PROMPT: Pull out every line below that contains the word "virtual".

Top of RECORD EXTRACTS

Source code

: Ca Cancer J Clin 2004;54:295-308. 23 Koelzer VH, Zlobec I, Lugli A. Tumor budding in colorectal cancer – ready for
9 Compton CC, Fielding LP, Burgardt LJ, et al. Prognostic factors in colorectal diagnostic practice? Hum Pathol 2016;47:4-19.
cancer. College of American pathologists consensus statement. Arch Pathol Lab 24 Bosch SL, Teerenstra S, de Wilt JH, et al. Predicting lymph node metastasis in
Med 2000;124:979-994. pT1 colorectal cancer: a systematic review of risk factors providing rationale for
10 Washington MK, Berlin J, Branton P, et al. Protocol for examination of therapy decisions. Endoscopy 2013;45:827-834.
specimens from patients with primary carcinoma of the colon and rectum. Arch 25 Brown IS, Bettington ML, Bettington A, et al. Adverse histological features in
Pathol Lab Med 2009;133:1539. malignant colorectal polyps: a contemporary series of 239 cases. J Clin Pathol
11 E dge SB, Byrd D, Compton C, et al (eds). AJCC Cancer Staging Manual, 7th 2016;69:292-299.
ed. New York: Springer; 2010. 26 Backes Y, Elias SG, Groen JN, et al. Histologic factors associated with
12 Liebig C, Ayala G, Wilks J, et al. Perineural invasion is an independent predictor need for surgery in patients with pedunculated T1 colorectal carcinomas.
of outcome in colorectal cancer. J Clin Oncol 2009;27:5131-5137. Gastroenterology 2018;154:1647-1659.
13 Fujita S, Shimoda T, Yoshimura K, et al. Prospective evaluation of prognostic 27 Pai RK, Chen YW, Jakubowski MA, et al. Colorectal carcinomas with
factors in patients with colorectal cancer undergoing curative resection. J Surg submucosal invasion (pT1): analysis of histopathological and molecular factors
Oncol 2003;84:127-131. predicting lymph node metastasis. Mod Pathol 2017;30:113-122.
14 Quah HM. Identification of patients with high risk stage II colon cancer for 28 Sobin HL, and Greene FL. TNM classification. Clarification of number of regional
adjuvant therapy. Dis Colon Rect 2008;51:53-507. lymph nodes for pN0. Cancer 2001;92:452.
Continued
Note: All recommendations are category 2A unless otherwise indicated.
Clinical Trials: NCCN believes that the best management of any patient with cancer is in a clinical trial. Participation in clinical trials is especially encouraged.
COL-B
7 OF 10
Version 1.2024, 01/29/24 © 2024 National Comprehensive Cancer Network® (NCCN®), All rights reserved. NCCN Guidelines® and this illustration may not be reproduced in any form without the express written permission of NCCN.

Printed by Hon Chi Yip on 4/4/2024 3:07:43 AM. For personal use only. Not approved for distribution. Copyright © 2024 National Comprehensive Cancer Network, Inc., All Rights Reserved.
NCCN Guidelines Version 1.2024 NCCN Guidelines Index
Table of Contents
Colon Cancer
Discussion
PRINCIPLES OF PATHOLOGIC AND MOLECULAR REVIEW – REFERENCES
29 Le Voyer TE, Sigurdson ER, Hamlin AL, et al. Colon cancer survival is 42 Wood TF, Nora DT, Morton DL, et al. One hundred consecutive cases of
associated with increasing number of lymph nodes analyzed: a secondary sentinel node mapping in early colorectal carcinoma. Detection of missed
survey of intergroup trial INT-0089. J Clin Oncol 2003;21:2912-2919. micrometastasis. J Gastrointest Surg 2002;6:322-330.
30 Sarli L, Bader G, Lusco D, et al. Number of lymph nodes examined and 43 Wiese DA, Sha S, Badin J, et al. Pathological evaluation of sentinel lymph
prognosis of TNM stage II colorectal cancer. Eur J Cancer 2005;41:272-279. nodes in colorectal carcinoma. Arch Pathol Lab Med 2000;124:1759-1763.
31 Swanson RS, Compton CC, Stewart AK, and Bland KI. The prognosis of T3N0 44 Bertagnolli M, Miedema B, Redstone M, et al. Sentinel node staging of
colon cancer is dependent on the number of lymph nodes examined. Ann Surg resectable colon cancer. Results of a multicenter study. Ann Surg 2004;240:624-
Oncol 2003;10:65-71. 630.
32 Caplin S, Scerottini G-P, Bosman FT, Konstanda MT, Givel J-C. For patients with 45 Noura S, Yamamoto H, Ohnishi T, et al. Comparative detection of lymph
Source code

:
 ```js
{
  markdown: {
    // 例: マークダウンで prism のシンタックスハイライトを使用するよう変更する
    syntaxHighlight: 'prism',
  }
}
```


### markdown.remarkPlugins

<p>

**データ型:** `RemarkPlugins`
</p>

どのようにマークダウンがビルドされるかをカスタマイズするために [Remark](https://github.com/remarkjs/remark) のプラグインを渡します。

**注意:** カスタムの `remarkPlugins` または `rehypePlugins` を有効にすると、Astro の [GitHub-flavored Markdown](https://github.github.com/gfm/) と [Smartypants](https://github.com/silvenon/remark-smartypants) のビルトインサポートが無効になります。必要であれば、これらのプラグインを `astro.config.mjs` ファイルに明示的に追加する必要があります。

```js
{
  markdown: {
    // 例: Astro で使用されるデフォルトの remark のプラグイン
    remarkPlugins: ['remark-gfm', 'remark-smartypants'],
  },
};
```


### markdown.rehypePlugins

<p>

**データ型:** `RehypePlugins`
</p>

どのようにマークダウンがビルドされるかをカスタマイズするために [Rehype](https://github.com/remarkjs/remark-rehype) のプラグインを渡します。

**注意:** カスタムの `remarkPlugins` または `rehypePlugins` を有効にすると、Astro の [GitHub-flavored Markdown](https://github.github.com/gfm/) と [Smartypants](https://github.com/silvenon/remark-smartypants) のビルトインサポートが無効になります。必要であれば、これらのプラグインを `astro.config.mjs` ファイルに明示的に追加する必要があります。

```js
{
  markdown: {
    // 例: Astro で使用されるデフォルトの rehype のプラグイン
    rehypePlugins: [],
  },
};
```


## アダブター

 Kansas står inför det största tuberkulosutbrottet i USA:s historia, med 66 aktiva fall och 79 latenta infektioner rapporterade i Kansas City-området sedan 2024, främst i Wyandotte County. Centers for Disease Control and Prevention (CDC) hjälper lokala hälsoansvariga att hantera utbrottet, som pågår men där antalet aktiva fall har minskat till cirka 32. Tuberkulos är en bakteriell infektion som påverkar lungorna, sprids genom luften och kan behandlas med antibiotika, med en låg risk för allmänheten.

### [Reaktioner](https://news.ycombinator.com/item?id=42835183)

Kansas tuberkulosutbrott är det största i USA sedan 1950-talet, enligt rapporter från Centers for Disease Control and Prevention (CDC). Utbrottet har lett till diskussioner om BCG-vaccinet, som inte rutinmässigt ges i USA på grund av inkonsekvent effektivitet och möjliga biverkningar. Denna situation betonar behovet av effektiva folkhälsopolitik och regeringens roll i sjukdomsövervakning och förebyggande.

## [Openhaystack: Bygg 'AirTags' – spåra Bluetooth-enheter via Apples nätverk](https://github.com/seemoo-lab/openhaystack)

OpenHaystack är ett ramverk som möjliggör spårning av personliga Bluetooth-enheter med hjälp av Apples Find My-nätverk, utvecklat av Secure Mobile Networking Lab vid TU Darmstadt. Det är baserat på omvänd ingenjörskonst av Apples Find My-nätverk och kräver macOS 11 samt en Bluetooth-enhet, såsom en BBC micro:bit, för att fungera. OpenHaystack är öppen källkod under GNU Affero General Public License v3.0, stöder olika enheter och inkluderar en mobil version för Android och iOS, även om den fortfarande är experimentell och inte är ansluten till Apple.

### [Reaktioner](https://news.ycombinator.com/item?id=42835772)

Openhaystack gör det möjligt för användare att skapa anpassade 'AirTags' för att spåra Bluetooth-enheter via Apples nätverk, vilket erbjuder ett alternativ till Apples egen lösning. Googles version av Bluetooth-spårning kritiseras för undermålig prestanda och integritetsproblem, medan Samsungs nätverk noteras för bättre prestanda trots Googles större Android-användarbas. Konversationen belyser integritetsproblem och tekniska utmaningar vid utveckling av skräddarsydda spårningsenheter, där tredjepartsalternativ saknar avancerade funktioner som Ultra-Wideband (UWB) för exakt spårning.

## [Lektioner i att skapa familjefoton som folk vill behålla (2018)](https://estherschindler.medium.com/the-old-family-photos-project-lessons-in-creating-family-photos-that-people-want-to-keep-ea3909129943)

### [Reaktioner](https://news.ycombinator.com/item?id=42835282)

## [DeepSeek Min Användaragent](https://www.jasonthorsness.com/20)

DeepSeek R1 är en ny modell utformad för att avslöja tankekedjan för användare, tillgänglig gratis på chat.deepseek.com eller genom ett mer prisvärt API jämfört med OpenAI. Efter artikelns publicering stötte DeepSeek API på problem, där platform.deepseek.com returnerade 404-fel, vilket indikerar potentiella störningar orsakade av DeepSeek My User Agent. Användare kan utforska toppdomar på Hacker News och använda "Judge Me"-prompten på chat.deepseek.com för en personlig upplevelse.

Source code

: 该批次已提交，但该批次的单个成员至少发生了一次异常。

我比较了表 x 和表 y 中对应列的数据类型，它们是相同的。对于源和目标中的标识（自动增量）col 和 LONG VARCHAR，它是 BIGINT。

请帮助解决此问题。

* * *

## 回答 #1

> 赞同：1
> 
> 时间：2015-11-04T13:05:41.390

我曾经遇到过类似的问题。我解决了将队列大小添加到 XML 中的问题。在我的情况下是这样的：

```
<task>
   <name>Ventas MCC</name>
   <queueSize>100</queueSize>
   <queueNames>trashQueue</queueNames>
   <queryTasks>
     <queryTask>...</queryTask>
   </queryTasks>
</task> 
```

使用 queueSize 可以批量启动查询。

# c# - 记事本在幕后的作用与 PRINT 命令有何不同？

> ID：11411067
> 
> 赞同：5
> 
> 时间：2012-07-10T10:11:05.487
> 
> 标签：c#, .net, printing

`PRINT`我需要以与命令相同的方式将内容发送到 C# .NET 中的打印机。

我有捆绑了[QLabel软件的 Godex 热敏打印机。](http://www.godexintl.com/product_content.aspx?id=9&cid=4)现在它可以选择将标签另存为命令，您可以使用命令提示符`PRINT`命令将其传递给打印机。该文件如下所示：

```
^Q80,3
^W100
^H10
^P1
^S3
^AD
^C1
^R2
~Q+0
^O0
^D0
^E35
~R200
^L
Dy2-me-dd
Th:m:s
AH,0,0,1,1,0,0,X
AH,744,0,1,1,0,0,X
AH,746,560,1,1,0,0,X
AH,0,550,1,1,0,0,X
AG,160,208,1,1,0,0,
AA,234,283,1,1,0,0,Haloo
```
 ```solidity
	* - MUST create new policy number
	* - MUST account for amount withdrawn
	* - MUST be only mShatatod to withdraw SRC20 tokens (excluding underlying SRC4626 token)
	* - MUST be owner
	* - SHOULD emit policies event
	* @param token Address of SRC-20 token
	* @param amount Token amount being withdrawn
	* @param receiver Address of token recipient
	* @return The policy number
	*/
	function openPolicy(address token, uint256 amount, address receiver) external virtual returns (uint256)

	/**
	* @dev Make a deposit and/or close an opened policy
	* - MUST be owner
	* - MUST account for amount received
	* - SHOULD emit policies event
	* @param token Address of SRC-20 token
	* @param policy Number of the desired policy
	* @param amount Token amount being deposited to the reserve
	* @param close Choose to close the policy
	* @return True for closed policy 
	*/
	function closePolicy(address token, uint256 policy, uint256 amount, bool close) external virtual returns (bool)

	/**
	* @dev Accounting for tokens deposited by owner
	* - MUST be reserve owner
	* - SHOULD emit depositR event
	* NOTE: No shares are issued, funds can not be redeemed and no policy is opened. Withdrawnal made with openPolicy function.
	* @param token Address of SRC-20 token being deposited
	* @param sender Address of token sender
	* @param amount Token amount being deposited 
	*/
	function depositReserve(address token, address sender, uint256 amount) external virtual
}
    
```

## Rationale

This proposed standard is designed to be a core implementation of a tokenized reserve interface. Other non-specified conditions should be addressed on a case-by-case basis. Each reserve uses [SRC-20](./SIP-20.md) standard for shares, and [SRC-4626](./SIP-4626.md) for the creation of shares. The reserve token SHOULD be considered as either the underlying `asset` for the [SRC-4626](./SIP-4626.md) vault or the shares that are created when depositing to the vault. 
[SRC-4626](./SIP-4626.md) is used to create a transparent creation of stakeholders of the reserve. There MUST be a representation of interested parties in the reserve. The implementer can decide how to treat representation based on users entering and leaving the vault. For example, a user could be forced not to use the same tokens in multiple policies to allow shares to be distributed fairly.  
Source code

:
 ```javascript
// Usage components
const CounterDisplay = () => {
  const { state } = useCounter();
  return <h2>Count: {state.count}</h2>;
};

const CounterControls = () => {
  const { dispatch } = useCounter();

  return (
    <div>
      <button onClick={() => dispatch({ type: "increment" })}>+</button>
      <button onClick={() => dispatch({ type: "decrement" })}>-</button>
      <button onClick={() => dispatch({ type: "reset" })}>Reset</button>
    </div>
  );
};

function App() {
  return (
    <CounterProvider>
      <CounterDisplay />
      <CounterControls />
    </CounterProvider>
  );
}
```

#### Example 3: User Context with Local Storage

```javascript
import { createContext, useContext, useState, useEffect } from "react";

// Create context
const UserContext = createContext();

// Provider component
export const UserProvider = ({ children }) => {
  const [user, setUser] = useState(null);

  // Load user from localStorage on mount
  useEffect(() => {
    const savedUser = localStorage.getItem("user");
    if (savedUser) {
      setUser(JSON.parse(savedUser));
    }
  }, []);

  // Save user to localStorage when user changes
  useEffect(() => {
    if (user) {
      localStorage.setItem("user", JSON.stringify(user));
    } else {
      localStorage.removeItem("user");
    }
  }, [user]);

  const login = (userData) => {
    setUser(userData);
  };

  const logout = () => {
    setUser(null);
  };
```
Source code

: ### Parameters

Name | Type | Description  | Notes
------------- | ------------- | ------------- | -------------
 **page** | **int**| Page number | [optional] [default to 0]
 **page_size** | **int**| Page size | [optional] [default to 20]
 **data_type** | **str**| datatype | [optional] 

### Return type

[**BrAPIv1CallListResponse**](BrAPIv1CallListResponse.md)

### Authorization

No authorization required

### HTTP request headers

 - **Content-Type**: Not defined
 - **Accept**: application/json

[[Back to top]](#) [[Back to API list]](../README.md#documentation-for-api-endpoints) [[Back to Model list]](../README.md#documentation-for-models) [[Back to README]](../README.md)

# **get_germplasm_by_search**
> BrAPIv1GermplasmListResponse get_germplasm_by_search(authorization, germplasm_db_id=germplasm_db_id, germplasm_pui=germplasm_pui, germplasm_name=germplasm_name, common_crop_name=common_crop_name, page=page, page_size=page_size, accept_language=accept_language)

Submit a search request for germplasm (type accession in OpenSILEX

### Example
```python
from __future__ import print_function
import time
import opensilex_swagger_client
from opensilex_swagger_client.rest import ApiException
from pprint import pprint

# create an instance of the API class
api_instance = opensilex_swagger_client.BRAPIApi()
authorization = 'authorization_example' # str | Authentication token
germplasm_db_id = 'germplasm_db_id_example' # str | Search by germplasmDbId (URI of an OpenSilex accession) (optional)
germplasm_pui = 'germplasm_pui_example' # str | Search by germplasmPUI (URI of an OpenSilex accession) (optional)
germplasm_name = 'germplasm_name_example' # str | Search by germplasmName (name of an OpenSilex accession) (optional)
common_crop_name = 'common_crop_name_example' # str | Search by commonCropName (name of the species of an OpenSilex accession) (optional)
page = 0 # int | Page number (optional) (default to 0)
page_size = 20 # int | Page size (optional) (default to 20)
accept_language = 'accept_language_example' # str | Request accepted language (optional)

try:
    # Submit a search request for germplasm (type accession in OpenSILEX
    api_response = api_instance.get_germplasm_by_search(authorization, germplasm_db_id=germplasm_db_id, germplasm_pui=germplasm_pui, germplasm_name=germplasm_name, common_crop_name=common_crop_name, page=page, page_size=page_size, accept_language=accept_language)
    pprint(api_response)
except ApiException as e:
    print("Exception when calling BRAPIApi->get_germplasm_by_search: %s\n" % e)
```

Bottom of RECORD EXTRACTS

REPLY:
	function openPolicy(address token, uint256 amount, address receiver) external virtual returns (uint256)
	function closePolicy(address token, uint256 policy, uint256 amount, bool close) external virtual returns (bool)
	function depositReserve(address token, address sender, uint256 amount) external virtual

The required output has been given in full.